Uluslararası Kriz Grubu Irak, Suriye ve Lübnan Proje Direktörü Wimmen, PKK’nin tek taraflı ateşkes ilan etmesi halinde yeni bir barış sürecinin başlayabileceği öngörüsünde bulundu. 

Erbil-Bağdat ilişkilerini de değerlendiren Wimmen, “Önemli olan izlenen yöntemlerin kurumsal olmasıdır. Sadece siyasi kişilikler üzerinden varılan anlaşmalara bağlı olmamalıdır” dedi.

Heiko Wimmen ayrıca Irak’ın sonuna kadar İran ile ABD arasında tarafsız kalamayacağını savundu.
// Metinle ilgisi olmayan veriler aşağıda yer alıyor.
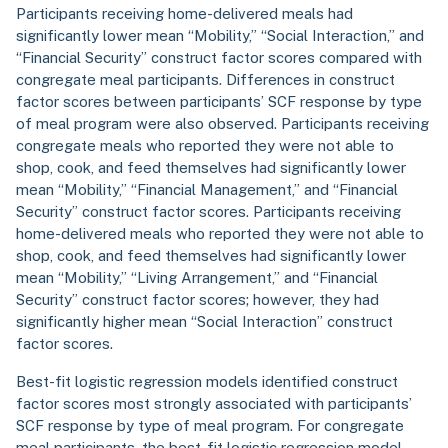
Participants receiving home-delivered meals had
significantly lower mean “Mobility,” “Social Interaction,” and
“Financial Security” construct factor scores compared with
congregate meal participants. Differences in construct
factor scores between participants’ SCF response by type
of meal program were also observed. Participants receiving
congregate meals who reported they were not able to
shop, cook, and feed themselves had significantly lower
mean “Mobility,” “Financial Management,” and “Financial
Security” construct factor scores. Participants receiving
home-delivered meals who reported they were not able to
shop, cook, and feed themselves had significantly lower
mean “Mobility,” “Living Arrangement,” and “Financial
Security” construct factor scores; however, they had
significantly higher mean “Social Interaction” construct
factor scores.
Best-fit logistic regression models identified construct
factor scores most strongly associated with participants’
SCF response by type of meal program. For congregate
meal participants, the best-fit logistic regression model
Uluslararası Kriz Grubu Irak, Suriye ve Lübnan Proje Direktörü Heiko Wimmen, Rûdaw’ın sorularını yanıtladı.

Güvenli Bölge kapsamında YPG güçlerini Suriye-Türkiye sınırındaki bölgelerden çekti fakat Ankara ile Washington arasındaki çelişkiler devam ediyor. Sizce taraflar arasındaki mevcut anlaşma durumu devam eder mi? Sizce temel sorunlar nelerdir?
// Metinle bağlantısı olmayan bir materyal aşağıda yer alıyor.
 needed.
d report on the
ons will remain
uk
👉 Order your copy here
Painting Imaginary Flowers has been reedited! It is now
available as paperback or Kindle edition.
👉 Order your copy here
Gerçek şu ki Kuzeydoğu Suriye'de olan kalıcı bir anlaşma değil, Türkiye ile ABD arasında güvenlik konusunda geçici bir uzlaşmadır ve Suriye’nin bazı yerlerinde YPG’nin elindeki ağır silahları kapsıyor. Fakat bu uzlaşma başarılı olsa bile bu durum Türkiye’nin güvenlik endişelerini gidermeye yetmez. Çünkü bu durum Türkiye’nin söylemiyle PKK’nin Suriye kolu olan YPG’nin kuzeydoğu Suriye’deki siyasi ve askeri nüfuzuyla alakalıdır. YPG’nin PKK ile dirsek teması sürdüğü ve PKK’nin de Türk devletine karşı saldırıları devam ettiği müddetçe YPG’nin bu bölgelerdeki varlığı Ankara için bir endişe kaynağı olacaktır. YPG’nin ağır silahlarını sınır bölgelerinden çekmesi de yetmeyecektir. YPG-YPJ-DSG her ne kadar PKK ile bağlantılı olmadıklarını savunsalar da Ankara buna inanmıyor. Bu anlaşma da ABD’nin bölgedeki varlığı devam ettiği müddetçe geçerli olur. Hiç şüphe yok ki ABD güçlerini çektiği anda durum değişir. Dolayısıyla Türkiye ile ABD arasındaki bu uzlaşma bir süre kalıcı olabilir ama sorunun özünü çözmeye yetmez.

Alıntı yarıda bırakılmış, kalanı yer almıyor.